Foster Children- According to the Department of Health and Human Services, 23% of children in foster care in 2020 were African American, almost 100,000 children.

Impoverished Families- According to the 2019 Census, the poverty rate for African Americans in America was 18.8%, the highest rate of any race.

Homelessness- According to the Department of Housing and Urban Development 2019 Annual Homeless Assessment Report, 44.6% of homeless youth living in shelters were African American.

If these percentages do not seem that high to you, look at them through the lens that, according to the 2019 U.S. Census, only 13.4% of the general population is African American. According to Snapshot on the State of Black Women and Girls: Sex Trafficking in the U.S, “57.5% of all juvenile prostitution arrests are black children and 40% of sex trafficking victims identified as black women.”

So what do you do with this information? What now? How can we change these numbers to protect children, a large portion of which are people of color, from being sex trafficked?

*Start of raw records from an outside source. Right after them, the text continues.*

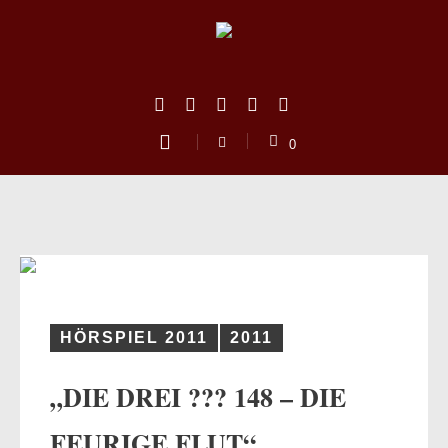
0
HÖRSPIEL 2011
2011
„DIE DREI ??? 148 – DIE
us
FEURIGE FLUT“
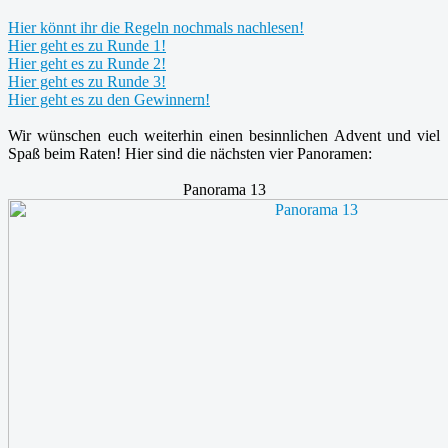
Hier könnt ihr die Regeln nochmals nachlesen!
Hier geht es zu Runde 1!
Hier geht es zu Runde 2!
Hier geht es zu Runde 3!
Hier geht es zu den Gewinnern!
Wir wünschen euch weiterhin einen besinnlichen Advent und viel
Spaß beim Raten! Hier sind die nächsten vier Panoramen:
Panorama 13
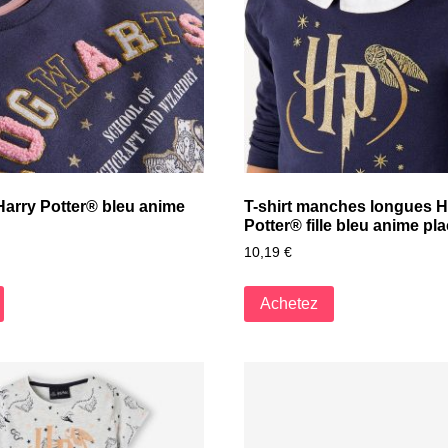
 Harry Potter® bleu anime
T-shirt manches longues H
Potter® fille bleu anime pl
10,19
€
Achetez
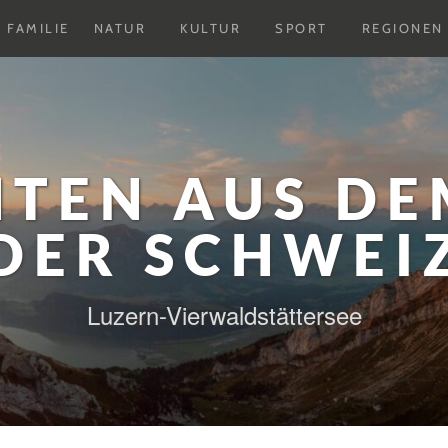
Untermenu
Untermenu
Untermenu
FAMILIE
NATUR
KULTUR
SPORT
REGIONEN
ausklappen
ausklappen
ausklappen
HTEN AUS DE
DER SCHWEI
Luzern-Vierwaldstättersee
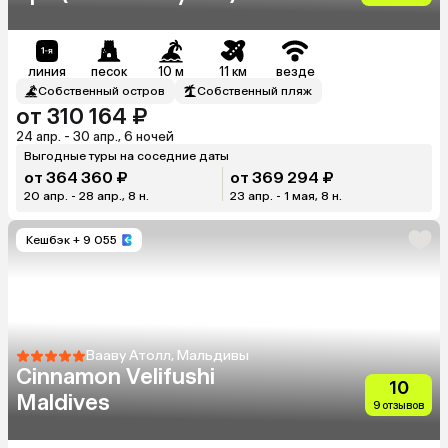
линия
песок
10 м
11 км
везде
Собственный остров
Собственный пляж
от 310 164 ₽
24 апр. - 30 апр., 6 ночей
Выгодные туры на соседние даты
от 364 360 ₽
от 369 294 ₽
20 апр. - 28 апр., 8 н.
23 апр. - 1 мая, 8 н.
Кешбэк
+ 9 055
Вааву Атолл, Мальдивы
Cinnamon Velifushi
10
Maldives
9 отзывов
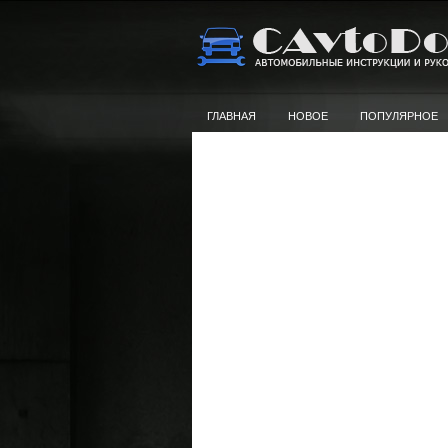
ГЛАВНАЯ
НОВОЕ
ПОПУЛЯРНОЕ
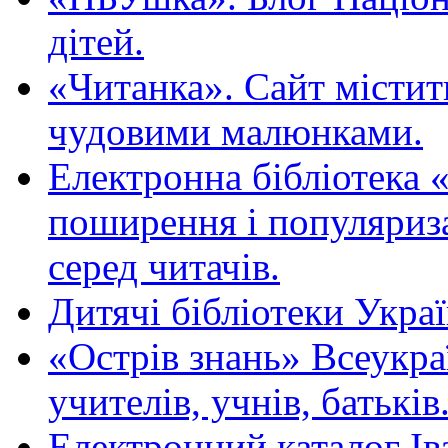
дітей.
«Читанка». Сайт містит
чудовими малюнками.
Електронна бібліотека 
поширення і популяриза
серед читачів.
Дитячі бібліотеки Укра
«Острів знань» Всеукра
учителів, учнів, батьків
Електронний каталог Ів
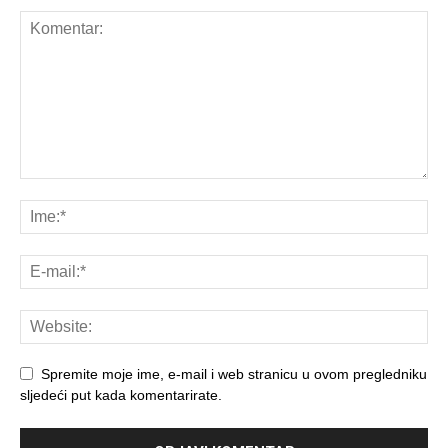
Spremite moje ime, e-mail i web stranicu u ovom pregledniku
sljedeći put kada komentarirate.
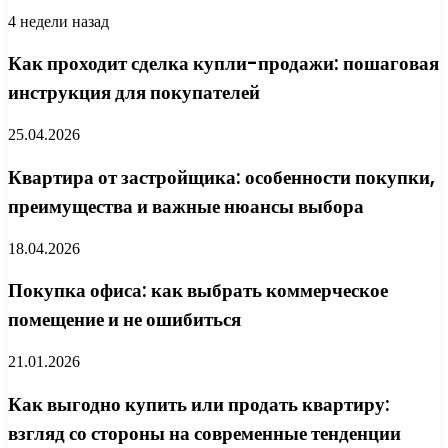
4 недели назад
Как проходит сделка купли-продажи: пошаговая
инструкция для покупателей
25.04.2026
Квартира от застройщика: особенности покупки,
преимущества и важные нюансы выбора
18.04.2026
Покупка офиса: как выбрать коммерческое
помещение и не ошибиться
21.01.2026
Как выгодно купить или продать квартиру:
взгляд со стороны на современные тенденции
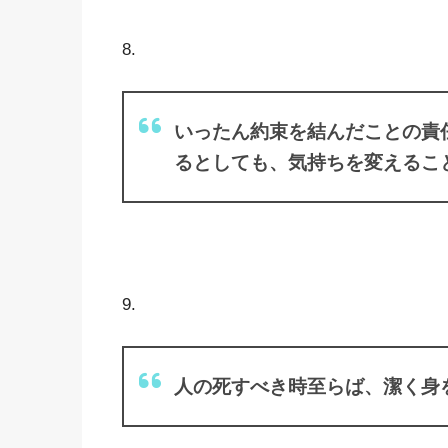
8.
いったん約束を結んだことの責
るとしても、気持ちを変えるこ
9.
人の死すべき時至らば、潔く身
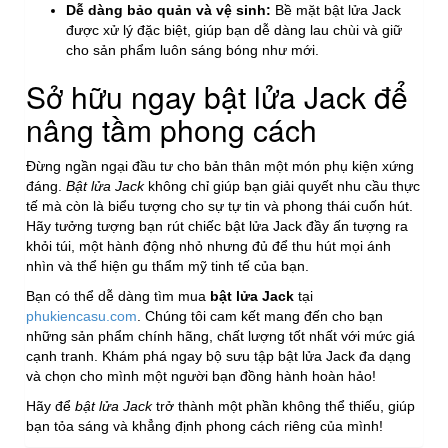
Dễ dàng bảo quản và vệ sinh:
Bề mặt bật lửa Jack
được xử lý đặc biệt, giúp bạn dễ dàng lau chùi và giữ
cho sản phẩm luôn sáng bóng như mới.
Sở hữu ngay bật lửa Jack để
nâng tầm phong cách
Đừng ngần ngại đầu tư cho bản thân một món phụ kiện xứng
đáng.
Bật lửa Jack
không chỉ giúp bạn giải quyết nhu cầu thực
tế mà còn là biểu tượng cho sự tự tin và phong thái cuốn hút.
Hãy tưởng tượng bạn rút chiếc bật lửa Jack đầy ấn tượng ra
khỏi túi, một hành động nhỏ nhưng đủ để thu hút mọi ánh
nhìn và thể hiện gu thẩm mỹ tinh tế của bạn.
Bạn có thể dễ dàng tìm mua
bật lửa Jack
tại
phukiencasu.com
. Chúng tôi cam kết mang đến cho bạn
những sản phẩm chính hãng, chất lượng tốt nhất với mức giá
cạnh tranh. Khám phá ngay bộ sưu tập bật lửa Jack đa dạng
và chọn cho mình một người bạn đồng hành hoàn hảo!
Hãy để
bật lửa Jack
trở thành một phần không thể thiếu, giúp
bạn tỏa sáng và khẳng định phong cách riêng của mình!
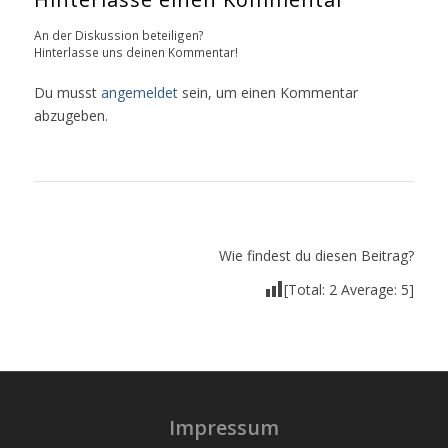
An der Diskussion beteiligen?
Hinterlasse uns deinen Kommentar!
Du musst
angemeldet
sein, um einen Kommentar
abzugeben.
Wie findest du diesen Beitrag?
[Total:
2
Average:
5
]
Impressum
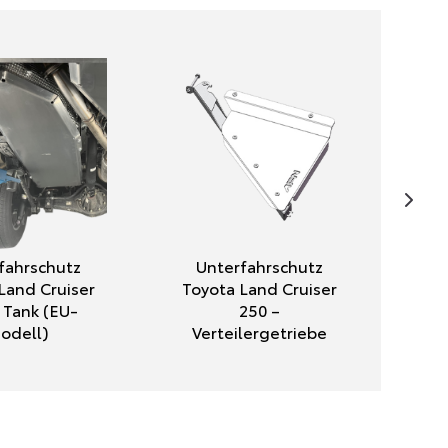
fahrschutz
Unterfahrschutz
Land Cruiser
Toyota Land Cruiser
 Tank (EU-
250 –
odell)
Verteilergetriebe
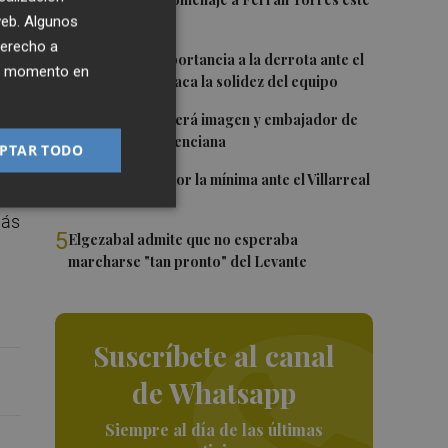
1
viernes
 web. Algunos
derecho a
2
Sotelo resta importancia a la derrota ante el
ier momento en
Villarreal y destaca la solidez del equipo
3
Ferran Torres será imagen y embajador de
la Comunitat Valenciana
PTAR TODO
del
4
El Levante cae por la mínima ante el Villarreal
sas
más
5
Elgezabal admite que no esperaba
marcharse "tan pronto" del Levante
Suscríbete al canal
de Whatsapp
Siempre al día de las últimas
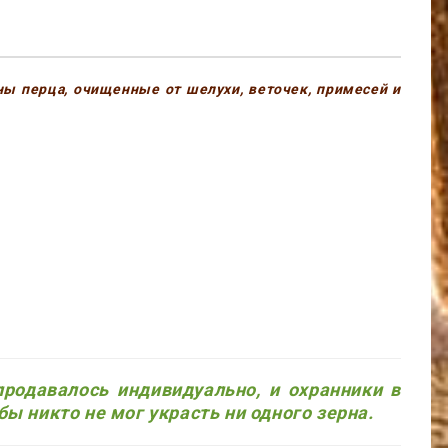
ы перца, очищенные от шелухи, веточек, примесей и
родавалось индивидуально, и охранники в
 никто не мог украсть ни одного зерна.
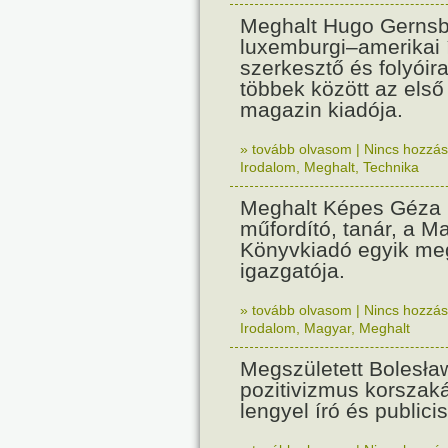
Meghalt Hugo Gernsb
luxemburgi–amerikai ír
szerkesztő és folyóira
többek között az első 
magazin kiadója.
» tovább olvasom
|
Nincs hozzász
Irodalom
,
Meghalt
,
Technika
Meghalt Képes Géza k
műfordító, tanár, a M
Könyvkiadó egyik meg
igazgatója.
» tovább olvasom
|
Nincs hozzász
Irodalom
,
Magyar
,
Meghalt
Megszületett Bolesła
pozitivizmus korszak
lengyel író és publicis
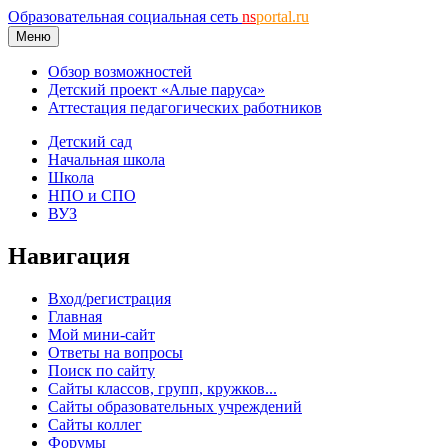
Образовательная социальная сеть
ns
portal.ru
Меню
Обзор возможностей
Детский проект «Алые паруса»
Аттестация педагогических работников
Детский сад
Начальная школа
Школа
НПО и СПО
ВУЗ
Навигация
Вход/регистрация
Главная
Мой мини-сайт
Ответы на вопросы
Поиск по сайту
Сайты классов, групп, кружков...
Сайты образовательных учреждений
Сайты коллег
Форумы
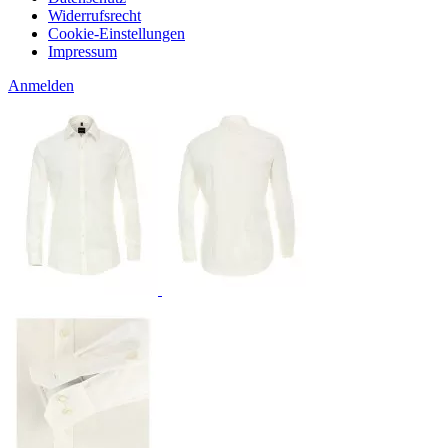
Widerrufsrecht
Cookie-Einstellungen
Impressum
Anmelden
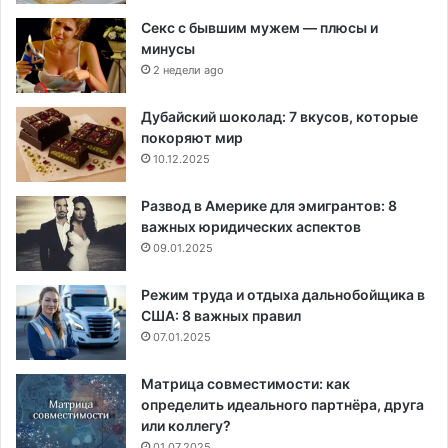
Секс с бывшим мужем — плюсы и
минусы
2 недели ago
Дубайский шоколад: 7 вкусов, которые
покоряют мир
10.12.2025
Развод в Америке для эмигрантов: 8
важных юридических аспектов
09.01.2025
Режим труда и отдыха дальнобойщика в
США: 8 важных правил
07.01.2025
Матрица совместимости: как
определить идеального партнёра, друга
или коллегу?
01.07.2025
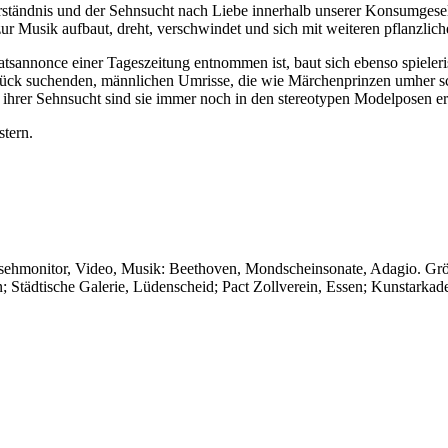
verständnis und der Sehnsucht nach Liebe innerhalb unserer Konsumges
ur Musik aufbaut, dreht, verschwindet und sich mit weiteren pflanzlic
atsannonce einer Tageszeitung entnommen ist, baut sich ebenso spieler
ck suchenden, männlichen Umrisse, die wie Märchenprinzen umher sch
rer Sehnsucht sind sie immer noch in den stereotypen Modelposen ers
tern.
sehmonitor, Video, Musik: Beethoven, Mondscheinsonate, Adagio. Gr
 Städtische Galerie, Lüdenscheid; Pact Zollverein, Essen; Kunstark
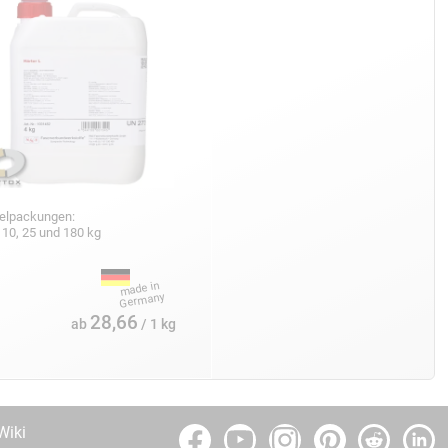
zelpackungen:
, 10, 25 und 180 kg
28,66
ab
/ 1 kg
Wiki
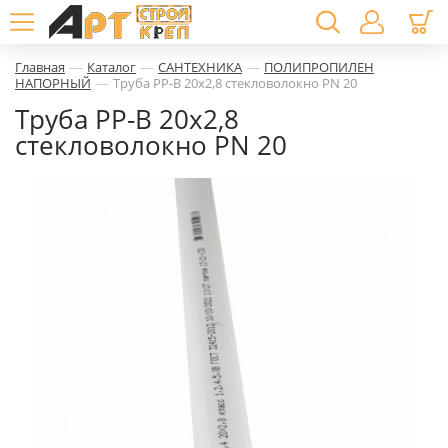
—
—
—
Главная
Каталог
САНТЕХНИКА
ПОЛИПРОПИЛЕН
—
НАПОРНЫЙ
Труба PP-В 20х2,8 стекловолокно PN 20
Труба PP-В 20х2,8
стекловолокно PN 20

The Frederick Douglass Institute Collaborative has stepped in to do something about this issue. “Human Trafficking is the most heinous form of exploitation,” said Douglass Leadership Institute Chairman, Dean Nelson, “This crime disproportionately impacts the African-American community where over half the victims of the domestic sex trade are our black women and children. It is time for Congress to work together to reauthorize vital resources for getting our families off the slave block to surviving and thriving.”